== Aim of the exercise ==
Using the listing below, set down each line from the line containing "security and the" through the line containing "artists, creates custom songs for friends", both ends included, exactly and with nothing added.

== Exercise inputs ==
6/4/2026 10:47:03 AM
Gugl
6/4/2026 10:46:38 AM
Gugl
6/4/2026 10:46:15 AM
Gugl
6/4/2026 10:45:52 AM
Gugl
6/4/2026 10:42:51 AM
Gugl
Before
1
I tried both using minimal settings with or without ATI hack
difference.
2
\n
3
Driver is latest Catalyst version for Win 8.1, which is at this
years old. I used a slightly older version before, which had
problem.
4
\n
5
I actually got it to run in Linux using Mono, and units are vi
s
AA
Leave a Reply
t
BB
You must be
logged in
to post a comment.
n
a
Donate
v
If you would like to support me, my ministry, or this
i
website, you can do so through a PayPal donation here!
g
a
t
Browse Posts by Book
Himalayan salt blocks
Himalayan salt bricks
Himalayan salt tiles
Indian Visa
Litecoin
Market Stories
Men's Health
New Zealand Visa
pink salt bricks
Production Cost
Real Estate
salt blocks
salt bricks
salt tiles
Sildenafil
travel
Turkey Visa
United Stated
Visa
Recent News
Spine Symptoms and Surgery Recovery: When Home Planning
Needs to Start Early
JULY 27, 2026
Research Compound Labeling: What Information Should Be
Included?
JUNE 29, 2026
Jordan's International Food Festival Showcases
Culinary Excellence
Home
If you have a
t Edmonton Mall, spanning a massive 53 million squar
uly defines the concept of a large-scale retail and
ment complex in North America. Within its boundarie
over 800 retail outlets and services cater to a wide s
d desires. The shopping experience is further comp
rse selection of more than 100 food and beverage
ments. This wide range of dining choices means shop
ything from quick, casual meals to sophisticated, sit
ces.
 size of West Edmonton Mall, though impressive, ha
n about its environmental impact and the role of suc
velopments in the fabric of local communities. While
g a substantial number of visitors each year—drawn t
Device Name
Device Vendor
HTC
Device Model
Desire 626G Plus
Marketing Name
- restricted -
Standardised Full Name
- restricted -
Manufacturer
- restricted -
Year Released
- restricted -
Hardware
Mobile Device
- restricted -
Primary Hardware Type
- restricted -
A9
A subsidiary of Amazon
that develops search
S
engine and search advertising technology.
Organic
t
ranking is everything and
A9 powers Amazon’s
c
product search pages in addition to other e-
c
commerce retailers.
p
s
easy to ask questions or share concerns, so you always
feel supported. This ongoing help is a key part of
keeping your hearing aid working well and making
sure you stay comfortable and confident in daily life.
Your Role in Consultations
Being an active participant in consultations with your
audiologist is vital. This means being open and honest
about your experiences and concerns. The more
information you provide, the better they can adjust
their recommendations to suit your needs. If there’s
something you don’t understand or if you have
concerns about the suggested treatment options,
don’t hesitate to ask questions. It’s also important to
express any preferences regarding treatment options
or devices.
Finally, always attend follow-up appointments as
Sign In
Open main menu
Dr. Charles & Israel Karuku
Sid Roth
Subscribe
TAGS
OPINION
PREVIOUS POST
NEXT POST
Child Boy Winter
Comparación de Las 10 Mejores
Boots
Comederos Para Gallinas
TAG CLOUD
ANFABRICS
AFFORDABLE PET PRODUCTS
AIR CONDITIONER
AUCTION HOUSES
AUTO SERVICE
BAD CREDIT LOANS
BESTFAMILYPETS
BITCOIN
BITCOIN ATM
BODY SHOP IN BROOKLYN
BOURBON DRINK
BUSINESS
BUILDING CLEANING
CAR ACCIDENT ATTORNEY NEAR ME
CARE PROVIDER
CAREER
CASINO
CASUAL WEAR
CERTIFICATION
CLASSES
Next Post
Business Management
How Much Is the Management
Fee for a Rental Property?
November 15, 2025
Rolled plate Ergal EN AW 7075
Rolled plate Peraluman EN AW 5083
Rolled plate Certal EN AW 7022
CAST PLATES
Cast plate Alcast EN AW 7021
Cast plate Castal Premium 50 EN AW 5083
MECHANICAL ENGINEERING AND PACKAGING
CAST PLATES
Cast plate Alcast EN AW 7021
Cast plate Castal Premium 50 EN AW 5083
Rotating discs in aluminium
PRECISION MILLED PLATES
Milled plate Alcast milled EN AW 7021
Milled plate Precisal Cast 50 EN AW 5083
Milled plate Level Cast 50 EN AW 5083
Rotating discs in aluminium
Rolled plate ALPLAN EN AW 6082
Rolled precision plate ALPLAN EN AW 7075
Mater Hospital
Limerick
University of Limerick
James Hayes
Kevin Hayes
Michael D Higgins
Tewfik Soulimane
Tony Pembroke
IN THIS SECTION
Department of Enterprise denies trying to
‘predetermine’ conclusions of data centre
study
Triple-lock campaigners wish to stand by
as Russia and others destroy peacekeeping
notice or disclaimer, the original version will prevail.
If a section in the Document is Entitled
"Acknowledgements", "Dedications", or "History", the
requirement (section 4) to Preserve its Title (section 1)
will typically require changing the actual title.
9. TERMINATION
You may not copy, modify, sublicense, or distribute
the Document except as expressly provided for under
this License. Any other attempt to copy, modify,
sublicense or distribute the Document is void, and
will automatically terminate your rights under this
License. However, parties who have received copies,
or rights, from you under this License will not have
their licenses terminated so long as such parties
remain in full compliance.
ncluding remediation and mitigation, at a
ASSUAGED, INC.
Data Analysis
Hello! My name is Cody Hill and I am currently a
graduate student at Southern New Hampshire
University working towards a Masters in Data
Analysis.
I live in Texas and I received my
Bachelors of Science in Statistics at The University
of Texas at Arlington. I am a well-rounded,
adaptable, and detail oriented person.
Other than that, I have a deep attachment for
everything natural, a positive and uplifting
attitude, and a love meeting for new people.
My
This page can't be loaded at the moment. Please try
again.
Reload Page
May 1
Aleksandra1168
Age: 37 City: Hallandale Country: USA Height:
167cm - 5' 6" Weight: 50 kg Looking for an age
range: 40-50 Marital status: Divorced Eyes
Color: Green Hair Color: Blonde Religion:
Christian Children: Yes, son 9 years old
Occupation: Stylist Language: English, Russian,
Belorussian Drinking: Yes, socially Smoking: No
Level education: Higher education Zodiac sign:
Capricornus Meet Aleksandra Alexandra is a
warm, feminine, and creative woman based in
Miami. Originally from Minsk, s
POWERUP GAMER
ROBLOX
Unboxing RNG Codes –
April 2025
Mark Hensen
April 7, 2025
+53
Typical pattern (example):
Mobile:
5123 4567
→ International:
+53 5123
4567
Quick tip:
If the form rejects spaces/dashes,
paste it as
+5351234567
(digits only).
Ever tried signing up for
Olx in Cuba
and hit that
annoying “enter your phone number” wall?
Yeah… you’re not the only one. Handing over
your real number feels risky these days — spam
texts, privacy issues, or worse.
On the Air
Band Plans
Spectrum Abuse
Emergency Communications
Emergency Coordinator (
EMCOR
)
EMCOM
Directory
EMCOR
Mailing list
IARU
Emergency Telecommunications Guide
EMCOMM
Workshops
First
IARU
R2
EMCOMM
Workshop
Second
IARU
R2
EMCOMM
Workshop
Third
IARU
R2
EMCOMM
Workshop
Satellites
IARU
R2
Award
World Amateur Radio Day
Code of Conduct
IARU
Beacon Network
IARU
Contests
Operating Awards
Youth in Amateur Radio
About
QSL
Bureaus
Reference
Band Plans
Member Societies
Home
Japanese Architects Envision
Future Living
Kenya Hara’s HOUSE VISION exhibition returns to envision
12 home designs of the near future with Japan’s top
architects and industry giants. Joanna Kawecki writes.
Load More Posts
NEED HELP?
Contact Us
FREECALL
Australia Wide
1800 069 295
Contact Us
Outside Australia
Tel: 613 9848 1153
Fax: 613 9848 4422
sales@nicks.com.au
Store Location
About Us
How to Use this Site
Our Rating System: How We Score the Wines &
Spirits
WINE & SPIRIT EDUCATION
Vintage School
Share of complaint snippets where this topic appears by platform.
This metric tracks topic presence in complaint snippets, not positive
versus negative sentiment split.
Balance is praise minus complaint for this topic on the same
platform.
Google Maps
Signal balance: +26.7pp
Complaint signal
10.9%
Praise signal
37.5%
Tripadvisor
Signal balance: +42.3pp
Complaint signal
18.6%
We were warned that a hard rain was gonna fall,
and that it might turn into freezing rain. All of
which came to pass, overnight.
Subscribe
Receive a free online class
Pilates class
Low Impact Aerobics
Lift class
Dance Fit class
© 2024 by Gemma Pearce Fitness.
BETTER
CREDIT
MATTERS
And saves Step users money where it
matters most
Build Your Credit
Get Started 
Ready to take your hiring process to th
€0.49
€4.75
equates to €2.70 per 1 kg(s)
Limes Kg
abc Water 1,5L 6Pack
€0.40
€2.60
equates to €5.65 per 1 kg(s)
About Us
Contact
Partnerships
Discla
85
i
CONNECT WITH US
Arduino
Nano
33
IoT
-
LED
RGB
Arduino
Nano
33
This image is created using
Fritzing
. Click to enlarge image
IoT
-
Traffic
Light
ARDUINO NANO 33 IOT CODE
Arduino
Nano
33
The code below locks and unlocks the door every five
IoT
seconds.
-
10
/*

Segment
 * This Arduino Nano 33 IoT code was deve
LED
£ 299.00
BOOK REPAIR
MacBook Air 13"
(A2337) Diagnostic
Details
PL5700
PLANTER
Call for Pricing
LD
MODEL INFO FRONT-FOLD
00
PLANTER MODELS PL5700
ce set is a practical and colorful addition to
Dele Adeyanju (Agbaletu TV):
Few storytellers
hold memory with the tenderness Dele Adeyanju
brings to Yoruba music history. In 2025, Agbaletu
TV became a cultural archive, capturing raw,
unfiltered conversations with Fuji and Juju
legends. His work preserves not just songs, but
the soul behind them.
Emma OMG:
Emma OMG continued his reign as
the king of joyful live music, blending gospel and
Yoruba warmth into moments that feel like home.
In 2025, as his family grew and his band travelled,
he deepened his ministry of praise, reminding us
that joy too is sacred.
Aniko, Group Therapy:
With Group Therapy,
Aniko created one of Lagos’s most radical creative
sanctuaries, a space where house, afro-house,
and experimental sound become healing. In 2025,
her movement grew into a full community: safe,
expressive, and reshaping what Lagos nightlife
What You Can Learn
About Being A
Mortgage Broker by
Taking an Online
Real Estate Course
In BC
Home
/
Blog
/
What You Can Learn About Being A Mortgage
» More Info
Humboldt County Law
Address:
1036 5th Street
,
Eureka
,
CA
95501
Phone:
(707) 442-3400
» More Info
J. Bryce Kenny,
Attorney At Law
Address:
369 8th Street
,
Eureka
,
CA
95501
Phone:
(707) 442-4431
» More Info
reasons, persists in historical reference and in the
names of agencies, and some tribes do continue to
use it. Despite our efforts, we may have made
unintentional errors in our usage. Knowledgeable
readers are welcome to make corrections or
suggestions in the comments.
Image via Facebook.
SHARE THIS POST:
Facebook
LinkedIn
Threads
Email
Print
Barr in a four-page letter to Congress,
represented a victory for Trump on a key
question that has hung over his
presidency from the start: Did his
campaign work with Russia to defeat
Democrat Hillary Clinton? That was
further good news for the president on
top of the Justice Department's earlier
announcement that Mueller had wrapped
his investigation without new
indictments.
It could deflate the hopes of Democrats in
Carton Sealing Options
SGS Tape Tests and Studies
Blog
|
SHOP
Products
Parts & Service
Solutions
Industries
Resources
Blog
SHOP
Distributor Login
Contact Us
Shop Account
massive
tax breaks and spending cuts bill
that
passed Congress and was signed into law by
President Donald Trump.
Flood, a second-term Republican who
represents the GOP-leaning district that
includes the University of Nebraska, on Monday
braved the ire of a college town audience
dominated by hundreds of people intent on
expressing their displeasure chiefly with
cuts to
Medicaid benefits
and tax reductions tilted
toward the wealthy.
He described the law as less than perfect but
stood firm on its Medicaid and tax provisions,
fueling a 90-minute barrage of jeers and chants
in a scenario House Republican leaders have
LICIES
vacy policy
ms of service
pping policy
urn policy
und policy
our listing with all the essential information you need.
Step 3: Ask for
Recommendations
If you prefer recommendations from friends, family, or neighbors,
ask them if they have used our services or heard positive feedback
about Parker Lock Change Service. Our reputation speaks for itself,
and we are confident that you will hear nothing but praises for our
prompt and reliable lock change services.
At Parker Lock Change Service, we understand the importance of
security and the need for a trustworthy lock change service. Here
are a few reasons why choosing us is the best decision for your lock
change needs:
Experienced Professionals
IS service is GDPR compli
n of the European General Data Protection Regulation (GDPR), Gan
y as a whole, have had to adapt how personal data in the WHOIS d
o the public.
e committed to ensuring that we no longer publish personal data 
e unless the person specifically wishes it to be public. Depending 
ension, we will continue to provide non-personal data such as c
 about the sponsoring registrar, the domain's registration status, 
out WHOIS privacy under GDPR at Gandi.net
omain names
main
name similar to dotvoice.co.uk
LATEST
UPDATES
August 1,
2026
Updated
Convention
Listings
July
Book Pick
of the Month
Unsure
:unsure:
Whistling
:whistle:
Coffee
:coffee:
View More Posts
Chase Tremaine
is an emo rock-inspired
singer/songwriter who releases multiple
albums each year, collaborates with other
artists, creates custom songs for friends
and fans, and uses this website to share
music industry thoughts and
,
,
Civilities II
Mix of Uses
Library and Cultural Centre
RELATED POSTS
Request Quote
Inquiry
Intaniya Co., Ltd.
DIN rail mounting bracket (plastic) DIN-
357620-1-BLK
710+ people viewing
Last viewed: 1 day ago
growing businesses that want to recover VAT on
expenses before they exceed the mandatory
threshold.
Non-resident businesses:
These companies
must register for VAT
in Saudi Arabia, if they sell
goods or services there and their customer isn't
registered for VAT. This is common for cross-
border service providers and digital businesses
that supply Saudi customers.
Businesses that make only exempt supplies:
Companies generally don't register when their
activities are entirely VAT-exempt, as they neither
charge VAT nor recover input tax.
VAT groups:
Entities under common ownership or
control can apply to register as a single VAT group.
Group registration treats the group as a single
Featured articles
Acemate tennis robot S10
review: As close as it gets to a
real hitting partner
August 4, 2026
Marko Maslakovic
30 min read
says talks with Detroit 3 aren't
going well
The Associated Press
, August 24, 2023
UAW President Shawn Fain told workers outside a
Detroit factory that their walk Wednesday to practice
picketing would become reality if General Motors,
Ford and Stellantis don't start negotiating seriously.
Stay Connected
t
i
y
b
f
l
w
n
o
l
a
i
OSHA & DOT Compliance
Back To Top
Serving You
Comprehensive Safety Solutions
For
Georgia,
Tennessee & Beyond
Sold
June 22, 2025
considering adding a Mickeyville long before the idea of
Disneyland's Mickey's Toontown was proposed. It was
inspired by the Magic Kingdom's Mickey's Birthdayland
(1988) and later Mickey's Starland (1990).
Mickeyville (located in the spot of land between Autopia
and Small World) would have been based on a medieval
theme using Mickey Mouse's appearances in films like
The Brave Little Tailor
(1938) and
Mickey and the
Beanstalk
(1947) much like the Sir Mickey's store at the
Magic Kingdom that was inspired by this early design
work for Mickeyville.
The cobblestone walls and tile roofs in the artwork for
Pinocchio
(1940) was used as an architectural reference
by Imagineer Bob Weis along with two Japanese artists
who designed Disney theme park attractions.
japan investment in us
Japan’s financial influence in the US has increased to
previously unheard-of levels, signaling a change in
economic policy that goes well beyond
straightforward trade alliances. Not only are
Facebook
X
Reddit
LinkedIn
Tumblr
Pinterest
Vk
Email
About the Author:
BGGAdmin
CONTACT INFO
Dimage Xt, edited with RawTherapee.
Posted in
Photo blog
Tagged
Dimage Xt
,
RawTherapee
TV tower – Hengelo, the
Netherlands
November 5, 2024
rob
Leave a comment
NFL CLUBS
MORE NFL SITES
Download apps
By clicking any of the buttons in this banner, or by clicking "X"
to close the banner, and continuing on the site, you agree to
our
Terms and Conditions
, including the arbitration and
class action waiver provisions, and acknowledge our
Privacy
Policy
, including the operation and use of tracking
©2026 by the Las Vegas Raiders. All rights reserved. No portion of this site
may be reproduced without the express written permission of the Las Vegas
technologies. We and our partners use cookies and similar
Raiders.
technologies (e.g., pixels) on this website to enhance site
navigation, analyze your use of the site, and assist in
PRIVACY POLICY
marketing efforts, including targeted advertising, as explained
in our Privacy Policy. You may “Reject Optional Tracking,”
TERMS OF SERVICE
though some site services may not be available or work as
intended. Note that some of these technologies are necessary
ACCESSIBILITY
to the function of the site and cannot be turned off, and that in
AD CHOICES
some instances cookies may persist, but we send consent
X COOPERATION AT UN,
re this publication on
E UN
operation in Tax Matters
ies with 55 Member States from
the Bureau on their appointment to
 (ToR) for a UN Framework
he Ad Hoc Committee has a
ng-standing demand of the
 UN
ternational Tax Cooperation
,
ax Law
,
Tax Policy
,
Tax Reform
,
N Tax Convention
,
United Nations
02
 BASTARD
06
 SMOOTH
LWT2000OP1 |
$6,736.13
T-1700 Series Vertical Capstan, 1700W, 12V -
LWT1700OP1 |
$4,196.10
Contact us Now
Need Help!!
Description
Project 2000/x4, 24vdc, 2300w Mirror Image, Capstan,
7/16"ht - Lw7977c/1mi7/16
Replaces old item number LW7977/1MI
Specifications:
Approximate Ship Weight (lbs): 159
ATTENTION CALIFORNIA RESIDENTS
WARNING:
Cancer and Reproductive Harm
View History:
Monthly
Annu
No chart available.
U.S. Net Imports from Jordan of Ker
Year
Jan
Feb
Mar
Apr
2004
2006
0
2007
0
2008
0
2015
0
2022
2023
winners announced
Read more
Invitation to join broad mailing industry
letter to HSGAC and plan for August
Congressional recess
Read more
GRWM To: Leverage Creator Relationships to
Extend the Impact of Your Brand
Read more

== Result ==
security and the need for a trustworthy lock change service. Here
are a few reasons why choosing us is the best decision for your lock
change needs:
Experienced Professionals
IS service is GDPR compli
n of the European General Data Protection Regulation (GDPR), Gan
y as a whole, have had to adapt how personal data in the WHOIS d
o the public.
e committed to ensuring that we no longer publish personal data 
e unless the person specifically wishes it to be public. Depending 
ension, we will continue to provide non-personal data such as c
 about the sponsoring registrar, the domain's registration status, 
out WHOIS privacy under GDPR at Gandi.net
omain names
main
name similar to dotvoice.co.uk
LATEST
UPDATES
August 1,
2026
Updated
Convention
Listings
July
Book Pick
of the Month
Unsure
:unsure:
Whistling
:whistle:
Coffee
:coffee:
View More Posts
Chase Tremaine
is an emo rock-inspired
singer/songwriter who releases multiple
albums each year, collaborates with other
artists, creates custom songs for friends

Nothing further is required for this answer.